A mitigation mess — the fifth district court of appeal overturns several county mitigation measures adopted to lessen impacts of a new oil drilling ordinance
King & Gardiner Farms, LLC v. County of Kern (Feb. 2020), overturned a host of mitigation measures adopted by the County in its environmental review of a new oil drilling ordinance. The court found that the County could not properly rely on future management actions undertaken pursuant to the Sustainable Groundwater Management Act to mitigate water supply impacts, reasoning such actions lacked the required performance criteria for deferred mitigation. The court also found that requiring permittees to purchase agricultural conservation easements or conservation credits did not mitigate to a less than significant impact the project’s conversion of agricultural land. And the court found that the County’s failure to analyze petitioners’ proposed mitigation measure—the clustering of wells to lessen the conversion of agricultural land—violated CEQA because the County’s measures did not sufficiently mitigate agricultural impacts to a less than significant level. Although any permits issued under the ordinance prior to the court’s decision may remain in effect, the County has been barred from issuing new permits under the new ordinance.

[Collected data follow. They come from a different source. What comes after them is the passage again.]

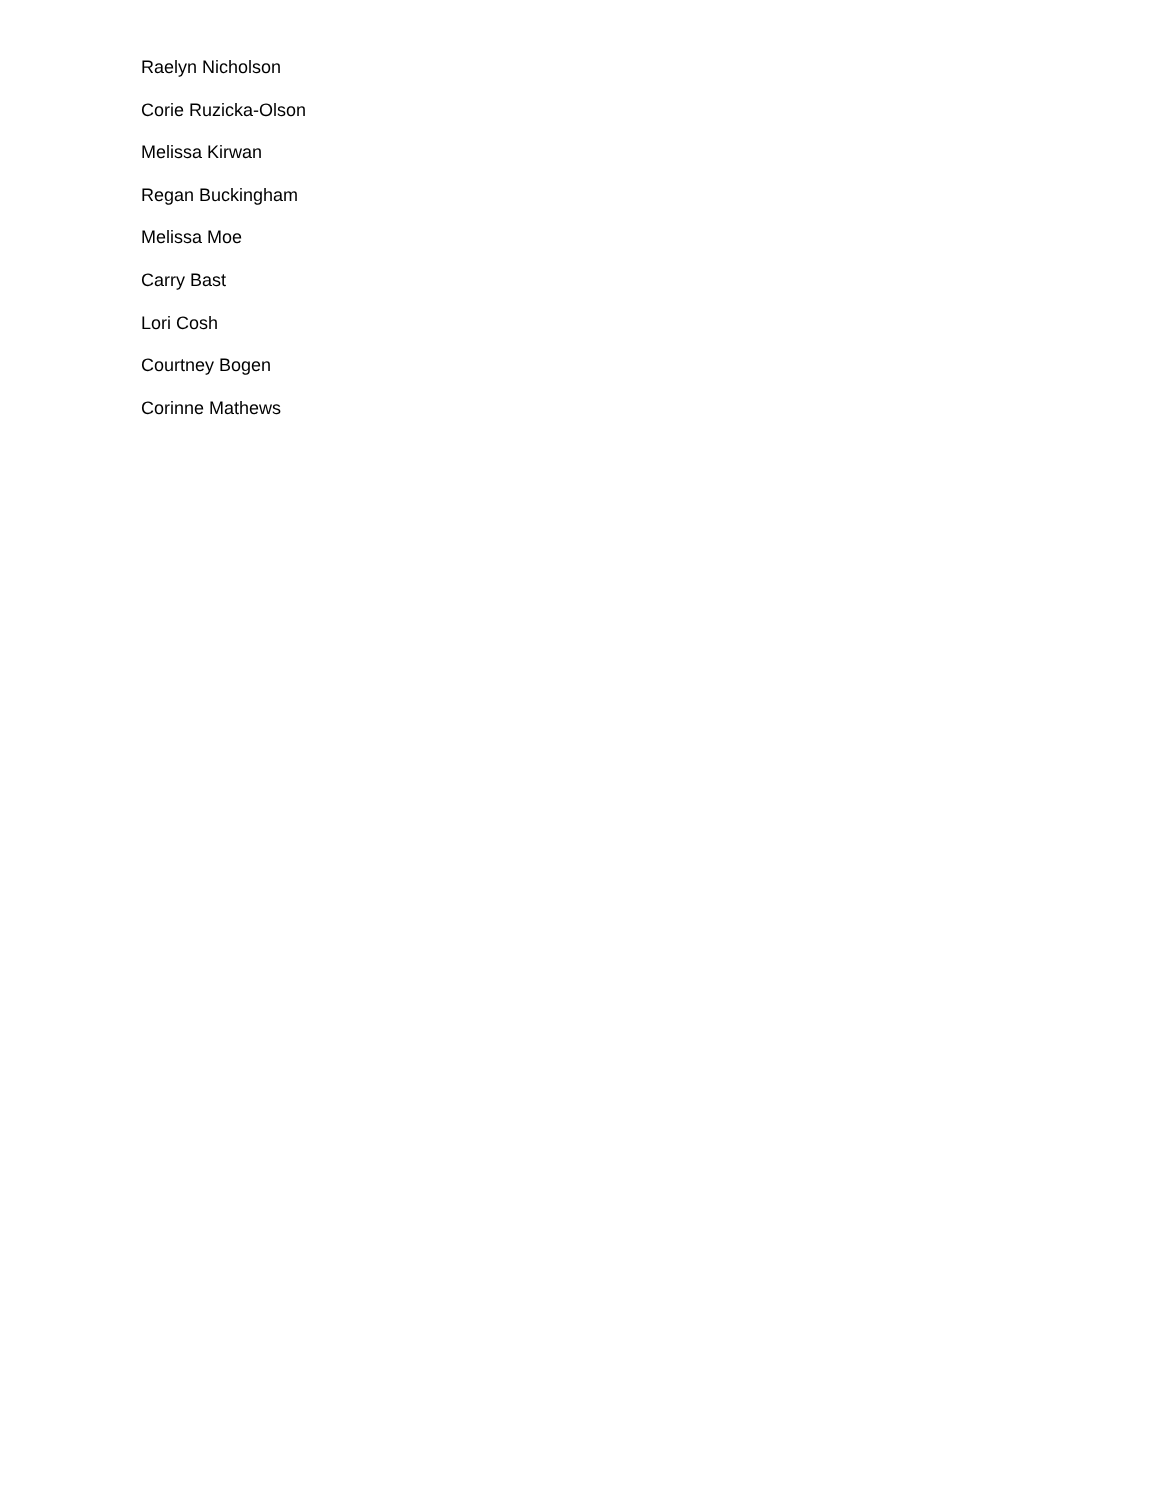Raelyn Nicholson
Corie Ruzicka-Olson
Melissa Kirwan
Regan Buckingham
Melissa Moe
Carry Bast
Lori Cosh
Courtney Bogen
Corinne Mathews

And if it doesn’t happen? CEQA when the distant future is uncertain . . .
Sacramento County approved a mixed residential/ commercial project (including schools, parks, trails, and a 224-acre university campus) on 2,669 acres of agriculturally-designated grazing land outside the City of Cordova Hills. The Environmental Council of Sacramento challenged the EIR on multiple grounds, including the EIR’s failure to analyze an alternative that would include no university campus, since there was no interested university and no guaranty that the university would ever be built. Upholding the EIR, the court in Environmental Council of Sacramento v. County of Sacramento (2020) found that the Development Agreement between applicants and the County provided for that possibility, and that the EIR had adequately accounted for different environmental impacts. The court also rejected a number of other claims, including that air quality, traffic and climate changes were not adequately analyzed in the EIR.